── 文本段落

我們想讓你知道:川普勝選之際,他力讚副手范斯是「深入敵營的功臣」;范斯母親曾罹患藥物、酒精成癮,他來自美國最為貧困的山區,從小在充滿失敗氛圍的白人小鎮成長,可說是打破階級複製的異數。由范斯執筆的自傳《絕望者之歌:一個美國白人家族的悲劇與重生》,詳細介紹他奮鬥與成長的經過。以下是書摘全文:
為了在迷路時告訴大人把我帶回哪裡,我跟許多孩子一樣從小就被要求背下住家地址。所以幼稚園時,每次老師問我住在哪裡,我都能快速背出地址,一字不差。我媽那時常換地址,身為孩子的我始終搞不懂箇中緣由,但總之把「住處」和「家」分得很清楚。所謂「住處」就是和媽媽及姐姐一起生活的地方,地址常換。「家」則始終在同一個地方:位於肯塔基州山間小丘陵的傑克遜(Jackson),我外曾祖母就住在那裡。

────

- 待辦事項:
1. 請重述書摘中從「我們想讓你知道:川普勝選之際」開始、一直到「n),我外曾祖母就住在那裡。」為止的文字。
2. 請修改條目中從開頭起、一直到含有「599.6], [0, 0, 1]] dist [0.017802, 0.006774]」的那一行為止的各行，把「image」改成「frame」，其餘一字不動，只列出這些行。答案中不要放入圖片。
這些條目與書摘毫無關聯。

── 資料區塊

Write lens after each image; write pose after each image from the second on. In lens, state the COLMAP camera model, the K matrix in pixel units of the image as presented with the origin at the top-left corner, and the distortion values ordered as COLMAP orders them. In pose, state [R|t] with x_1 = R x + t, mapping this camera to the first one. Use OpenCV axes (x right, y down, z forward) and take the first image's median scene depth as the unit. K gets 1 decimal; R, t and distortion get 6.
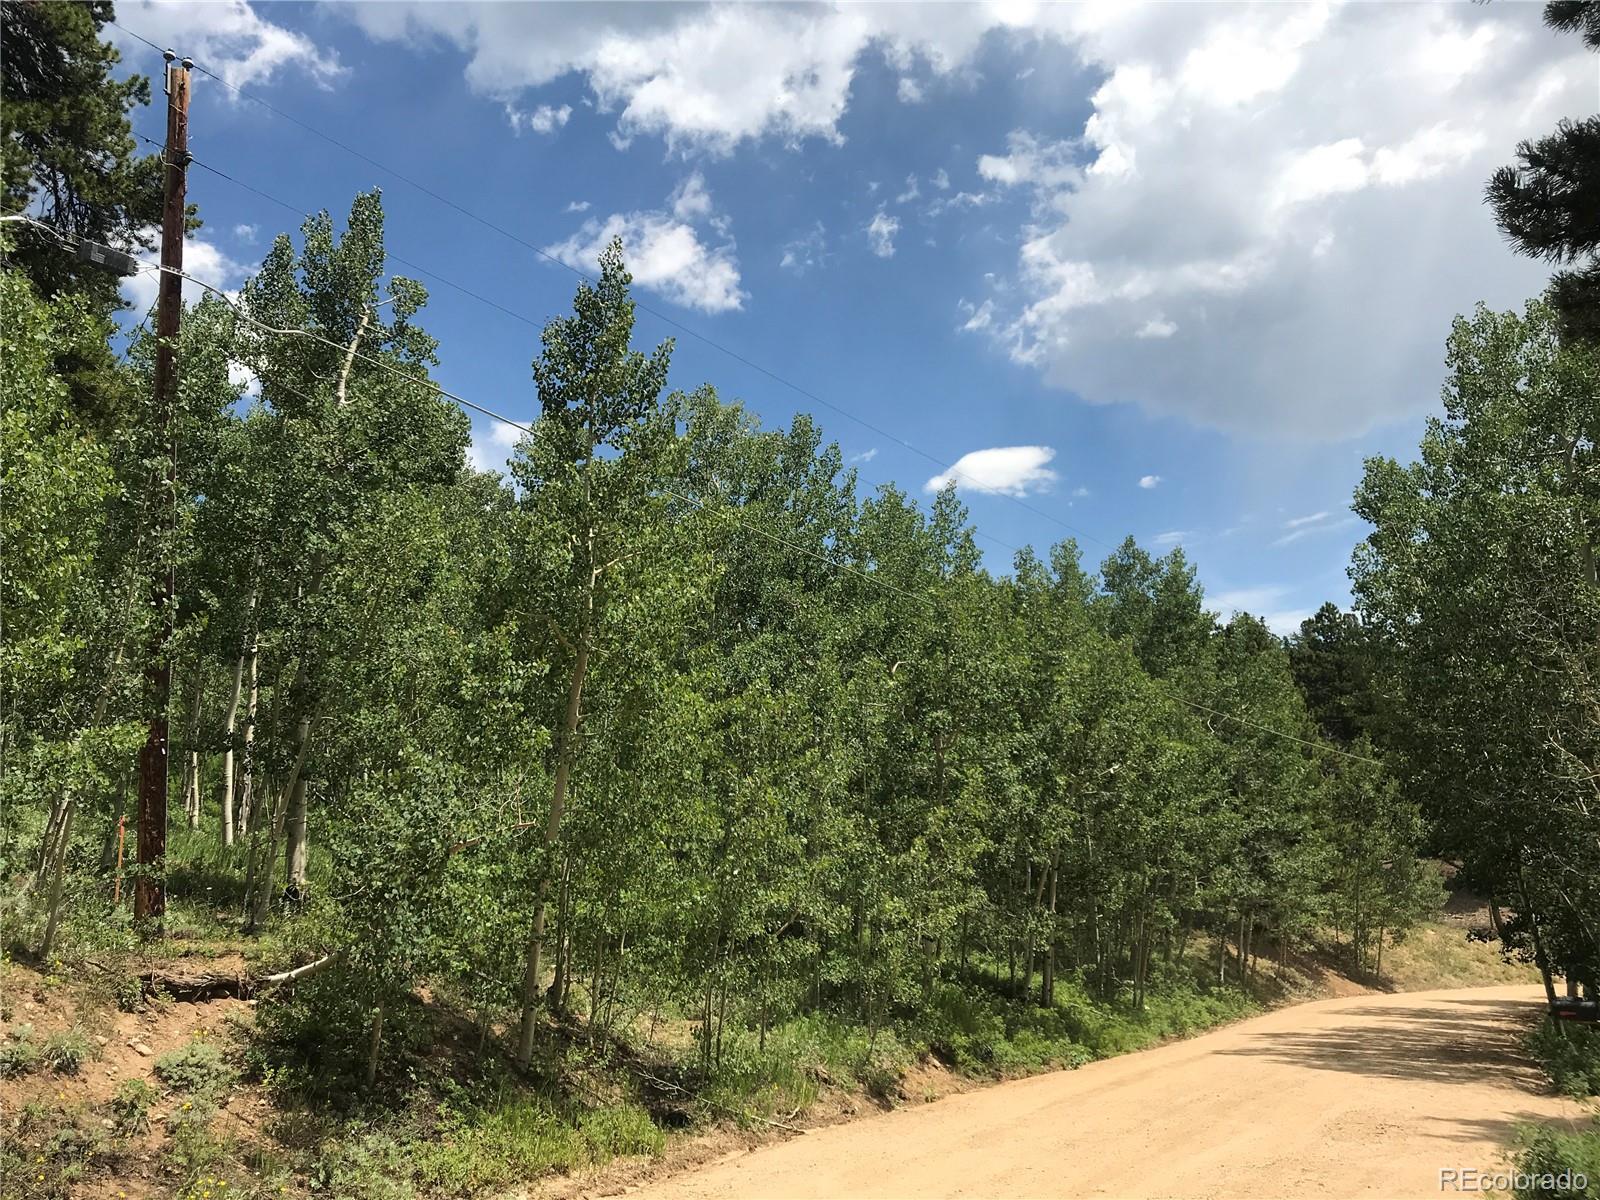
lens RADIAL K [[1295.5, 0, 804.0], [0, 1295.5, 597.8], [0, 0, 1]] dist [0.017802, 0.006774]
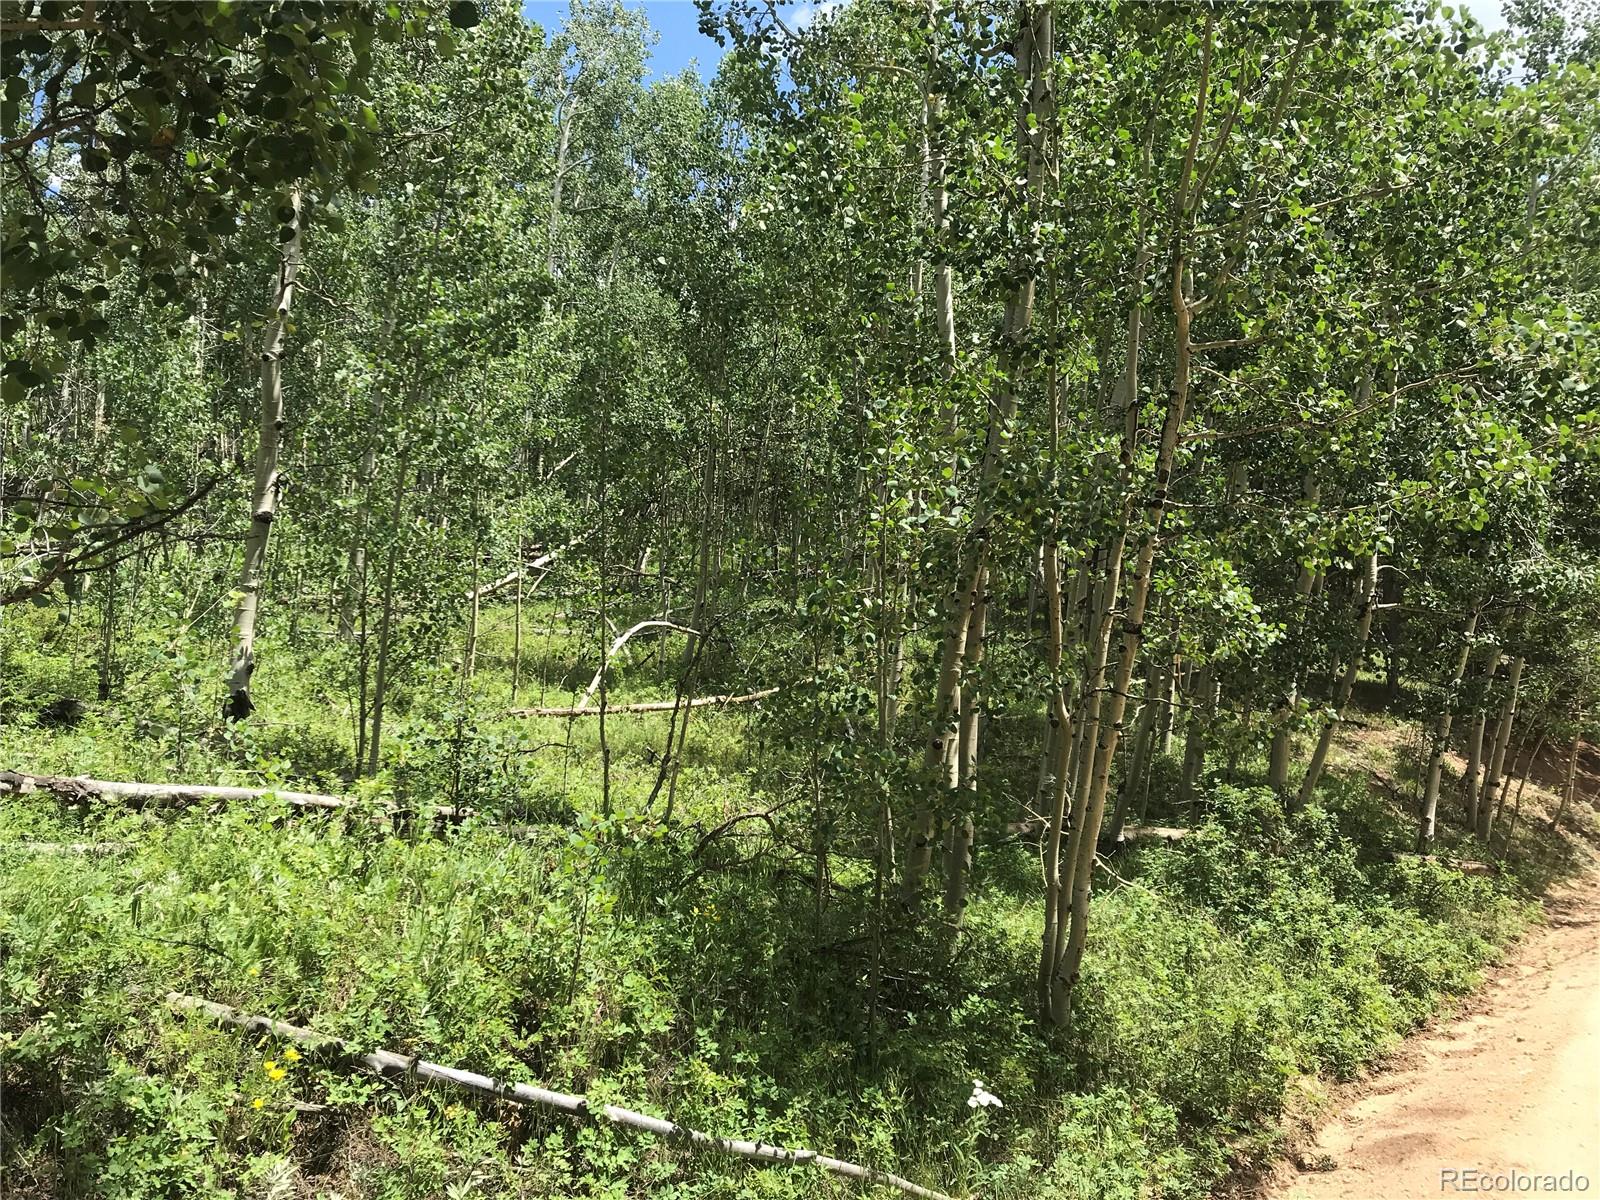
lens RADIAL K [[1295.5, 0, 795.2], [0, 1295.5, 599.6], [0, 0, 1]] dist [0.017802, 0.006774]
pose [[0.990547, 0.026757, -0.134537, 0.176100], [-0.004985, 0.987165, 0.159628, 0.156515], [0.137081, -0.157449, 0.977967, 0.577074]]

────

- 練習解答:
1.
我們想讓你知道:川普勝選之際,他力讚副手范斯是「深入敵營的功臣」;范斯母親曾罹患藥物、酒精成癮,他來自美國最為貧困的山區,從小在充滿失敗氛圍的白人小鎮成長,可說是打破階級複製的異數。由范斯執筆的自傳《絕望者之歌:一個美國白人家族的悲劇與重生》,詳細介紹他奮鬥與成長的經過。以下是書摘全文:
為了在迷路時告訴大人把我帶回哪裡,我跟許多孩子一樣從小就被要求背下住家地址。所以幼稚園時,每次老師問我住在哪裡,我都能快速背出地址,一字不差。我媽那時常換地址,身為孩子的我始終搞不懂箇中緣由,但總之把「住處」和「家」分得很清楚。所謂「住處」就是和媽媽及姐姐一起生活的地方,地址常換。「家」則始終在同一個地方:位於肯塔基州山間小丘陵的傑克遜(Jackson),我外曾祖母就住在那裡。

2.
Write lens after each frame; write pose after each frame from the second on. In lens, state the COLMAP camera model, the K matrix in pixel units of the frame as presented with the origin at the top-left corner, and the distortion values ordered as COLMAP orders them. In pose, state [R|t] with x_1 = R x + t, mapping this camera to the first one. Use OpenCV axes (x right, y down, z forward) and take the first frame's median scene depth as the unit. K gets 1 decimal; R, t and distortion get 6.
lens RADIAL K [[1295.5, 0, 804.0], [0, 1295.5, 597.8], [0, 0, 1]] dist [0.017802, 0.006774]
lens RADIAL K [[1295.5, 0, 795.2], [0, 1295.5, 599.6], [0, 0, 1]] dist [0.017802, 0.006774]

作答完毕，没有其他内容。